***** DATA SHOWN *****

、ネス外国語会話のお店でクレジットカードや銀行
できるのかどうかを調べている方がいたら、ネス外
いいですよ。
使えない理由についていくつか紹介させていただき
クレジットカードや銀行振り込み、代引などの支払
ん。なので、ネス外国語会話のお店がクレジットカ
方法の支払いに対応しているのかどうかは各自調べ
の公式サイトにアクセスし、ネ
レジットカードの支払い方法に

*****

Extract every line from the one with "方法の支払いに対応しているのかどうかは各自調べ" down to the final line above, both included, exactly as written.

-- COMPLETED TASK --
方法の支払いに対応しているのかどうかは各自調べ
の公式サイトにアクセスし、ネ
レジットカードの支払い方法に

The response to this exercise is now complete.